▸ **What you need to do**:
The records are to be copied in their entirety, exactly as given.

▸ **Items from a data source**:
*** Block opens ***
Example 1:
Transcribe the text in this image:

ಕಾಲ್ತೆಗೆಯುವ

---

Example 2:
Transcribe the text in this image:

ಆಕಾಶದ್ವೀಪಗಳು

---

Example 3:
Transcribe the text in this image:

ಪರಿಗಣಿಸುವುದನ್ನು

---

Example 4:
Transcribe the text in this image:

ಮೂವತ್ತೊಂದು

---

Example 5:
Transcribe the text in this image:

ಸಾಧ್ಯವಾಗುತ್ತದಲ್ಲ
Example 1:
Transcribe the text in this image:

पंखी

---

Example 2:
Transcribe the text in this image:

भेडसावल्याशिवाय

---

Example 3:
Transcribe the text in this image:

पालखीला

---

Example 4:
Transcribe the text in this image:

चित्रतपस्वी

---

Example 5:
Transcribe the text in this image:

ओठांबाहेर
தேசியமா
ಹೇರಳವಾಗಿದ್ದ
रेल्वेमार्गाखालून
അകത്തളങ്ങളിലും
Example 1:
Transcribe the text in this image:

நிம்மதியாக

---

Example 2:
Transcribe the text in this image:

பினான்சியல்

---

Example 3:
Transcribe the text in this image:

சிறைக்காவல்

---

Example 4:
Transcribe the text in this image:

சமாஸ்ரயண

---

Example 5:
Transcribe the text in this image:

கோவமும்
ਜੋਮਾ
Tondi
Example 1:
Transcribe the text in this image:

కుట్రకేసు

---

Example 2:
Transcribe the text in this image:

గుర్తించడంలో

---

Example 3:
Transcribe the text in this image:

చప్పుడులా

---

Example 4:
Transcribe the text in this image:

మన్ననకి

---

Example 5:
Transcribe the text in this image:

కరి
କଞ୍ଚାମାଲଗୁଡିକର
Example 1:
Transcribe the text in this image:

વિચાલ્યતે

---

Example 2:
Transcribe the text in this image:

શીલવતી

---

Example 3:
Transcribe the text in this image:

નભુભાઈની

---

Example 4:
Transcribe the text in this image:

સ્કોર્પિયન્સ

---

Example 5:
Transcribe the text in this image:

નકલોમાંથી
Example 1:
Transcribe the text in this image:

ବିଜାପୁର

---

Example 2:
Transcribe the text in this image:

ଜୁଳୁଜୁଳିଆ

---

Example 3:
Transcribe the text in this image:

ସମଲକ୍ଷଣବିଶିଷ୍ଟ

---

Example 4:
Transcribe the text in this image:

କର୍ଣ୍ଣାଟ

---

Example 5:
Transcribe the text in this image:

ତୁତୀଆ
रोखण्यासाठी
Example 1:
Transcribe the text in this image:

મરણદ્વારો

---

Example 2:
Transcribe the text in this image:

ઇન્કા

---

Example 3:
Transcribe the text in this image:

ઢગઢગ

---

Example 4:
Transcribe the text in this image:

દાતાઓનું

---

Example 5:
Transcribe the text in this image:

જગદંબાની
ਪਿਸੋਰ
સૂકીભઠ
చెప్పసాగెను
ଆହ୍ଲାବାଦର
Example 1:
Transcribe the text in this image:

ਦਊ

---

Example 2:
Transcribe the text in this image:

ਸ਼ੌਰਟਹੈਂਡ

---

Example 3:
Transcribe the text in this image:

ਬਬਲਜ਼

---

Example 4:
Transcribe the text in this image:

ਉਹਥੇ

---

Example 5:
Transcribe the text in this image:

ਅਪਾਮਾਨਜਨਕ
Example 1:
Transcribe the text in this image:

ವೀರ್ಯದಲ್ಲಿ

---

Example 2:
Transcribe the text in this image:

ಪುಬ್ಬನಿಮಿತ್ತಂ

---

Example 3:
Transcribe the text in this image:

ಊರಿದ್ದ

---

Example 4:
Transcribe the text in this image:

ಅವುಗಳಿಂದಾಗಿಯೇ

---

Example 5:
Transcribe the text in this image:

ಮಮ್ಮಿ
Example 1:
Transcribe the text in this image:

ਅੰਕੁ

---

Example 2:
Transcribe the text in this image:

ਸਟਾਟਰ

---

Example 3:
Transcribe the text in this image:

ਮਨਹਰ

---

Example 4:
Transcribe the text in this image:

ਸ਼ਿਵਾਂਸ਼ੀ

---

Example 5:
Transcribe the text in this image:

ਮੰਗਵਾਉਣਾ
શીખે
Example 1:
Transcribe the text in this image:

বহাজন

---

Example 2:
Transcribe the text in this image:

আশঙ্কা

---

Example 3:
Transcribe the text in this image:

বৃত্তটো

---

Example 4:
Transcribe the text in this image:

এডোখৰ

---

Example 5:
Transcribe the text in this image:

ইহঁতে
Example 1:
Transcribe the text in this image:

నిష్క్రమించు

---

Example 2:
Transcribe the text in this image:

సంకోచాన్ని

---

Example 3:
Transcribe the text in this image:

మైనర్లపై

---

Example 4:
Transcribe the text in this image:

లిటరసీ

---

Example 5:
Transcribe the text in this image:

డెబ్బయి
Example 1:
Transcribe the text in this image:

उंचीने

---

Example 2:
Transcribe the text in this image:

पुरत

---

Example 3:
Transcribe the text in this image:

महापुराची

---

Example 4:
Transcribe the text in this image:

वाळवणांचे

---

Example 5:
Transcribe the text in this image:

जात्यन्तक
*** Block closes ***
▸ **Solution**:
Example 1:
Transcribe the text in this image:

ಕಾಲ್ತೆಗೆಯುವ

---

Example 2:
Transcribe the text in this image:

ಆಕಾಶದ್ವೀಪಗಳು

---

Example 3:
Transcribe the text in this image:

ಪರಿಗಣಿಸುವುದನ್ನು

---

Example 4:
Transcribe the text in this image:

ಮೂವತ್ತೊಂದು

---

Example 5:
Transcribe the text in this image:

ಸಾಧ್ಯವಾಗುತ್ತದಲ್ಲ
Example 1:
Transcribe the text in this image:

पंखी

---

Example 2:
Transcribe the text in this image:

भेडसावल्याशिवाय

---

Example 3:
Transcribe the text in this image:

पालखीला

---

Example 4:
Transcribe the text in this image:

चित्रतपस्वी

---

Example 5:
Transcribe the text in this image:

ओठांबाहेर
தேசியமா
ಹೇರಳವಾಗಿದ್ದ
रेल्वेमार्गाखालून
അകത്തളങ്ങളിലും
Example 1:
Transcribe the text in this image:

நிம்மதியாக

---

Example 2:
Transcribe the text in this image:

பினான்சியல்

---

Example 3:
Transcribe the text in this image:

சிறைக்காவல்

---

Example 4:
Transcribe the text in this image:

சமாஸ்ரயண

---

Example 5:
Transcribe the text in this image:

கோவமும்
ਜੋਮਾ
Tondi
Example 1:
Transcribe the text in this image:

కుట్రకేసు

---

Example 2:
Transcribe the text in this image:

గుర్తించడంలో

---

Example 3:
Transcribe the text in this image:

చప్పుడులా

---

Example 4:
Transcribe the text in this image:

మన్ననకి

---

Example 5:
Transcribe the text in this image:

కరి
କଞ୍ଚାମାଲଗୁଡିକର
Example 1:
Transcribe the text in this image:

વિચાલ્યતે

---

Example 2:
Transcribe the text in this image:

શીલવતી

---

Example 3:
Transcribe the text in this image:

નભુભાઈની

---

Example 4:
Transcribe the text in this image:

સ્કોર્પિયન્સ

---

Example 5:
Transcribe the text in this image:

નકલોમાંથી
Example 1:
Transcribe the text in this image:

ବିଜାପୁର

---

Example 2:
Transcribe the text in this image:

ଜୁଳୁଜୁଳିଆ

---

Example 3:
Transcribe the text in this image:

ସମଲକ୍ଷଣବିଶିଷ୍ଟ

---

Example 4:
Transcribe the text in this image:

କର୍ଣ୍ଣାଟ

---

Example 5:
Transcribe the text in this image:

ତୁତୀଆ
रोखण्यासाठी
Example 1:
Transcribe the text in this image:

મરણદ્વારો

---

Example 2:
Transcribe the text in this image:

ઇન્કા

---

Example 3:
Transcribe the text in this image:

ઢગઢગ

---

Example 4:
Transcribe the text in this image:

દાતાઓનું

---

Example 5:
Transcribe the text in this image:

જગદંબાની
ਪਿਸੋਰ
સૂકીભઠ
చెప్పసాగెను
ଆହ୍ଲାବାଦର
Example 1:
Transcribe the text in this image:

ਦਊ

---

Example 2:
Transcribe the text in this image:

ਸ਼ੌਰਟਹੈਂਡ

---

Example 3:
Transcribe the text in this image:

ਬਬਲਜ਼

---

Example 4:
Transcribe the text in this image:

ਉਹਥੇ

---

Example 5:
Transcribe the text in this image:

ਅਪਾਮਾਨਜਨਕ
Example 1:
Transcribe the text in this image:

ವೀರ್ಯದಲ್ಲಿ

---

Example 2:
Transcribe the text in this image:

ಪುಬ್ಬನಿಮಿತ್ತಂ

---

Example 3:
Transcribe the text in this image:

ಊರಿದ್ದ

---

Example 4:
Transcribe the text in this image:

ಅವುಗಳಿಂದಾಗಿಯೇ

---

Example 5:
Transcribe the text in this image:

ಮಮ್ಮಿ
Example 1:
Transcribe the text in this image:

ਅੰਕੁ

---

Example 2:
Transcribe the text in this image:

ਸਟਾਟਰ

---

Example 3:
Transcribe the text in this image:

ਮਨਹਰ

---

Example 4:
Transcribe the text in this image:

ਸ਼ਿਵਾਂਸ਼ੀ

---

Example 5:
Transcribe the text in this image:

ਮੰਗਵਾਉਣਾ
શીખે
Example 1:
Transcribe the text in this image:

বহাজন

---

Example 2:
Transcribe the text in this image:

আশঙ্কা

---

Example 3:
Transcribe the text in this image:

বৃত্তটো

---

Example 4:
Transcribe the text in this image:

এডোখৰ

---

Example 5:
Transcribe the text in this image:

ইহঁতে
Example 1:
Transcribe the text in this image:

నిష్క్రమించు

---

Example 2:
Transcribe the text in this image:

సంకోచాన్ని

---

Example 3:
Transcribe the text in this image:

మైనర్లపై

---

Example 4:
Transcribe the text in this image:

లిటరసీ

---

Example 5:
Transcribe the text in this image:

డెబ్బయి
Example 1:
Transcribe the text in this image:

उंचीने

---

Example 2:
Transcribe the text in this image:

पुरत

---

Example 3:
Transcribe the text in this image:

महापुराची

---

Example 4:
Transcribe the text in this image:

वाळवणांचे

---

Example 5:
Transcribe the text in this image:

जात्यन्तक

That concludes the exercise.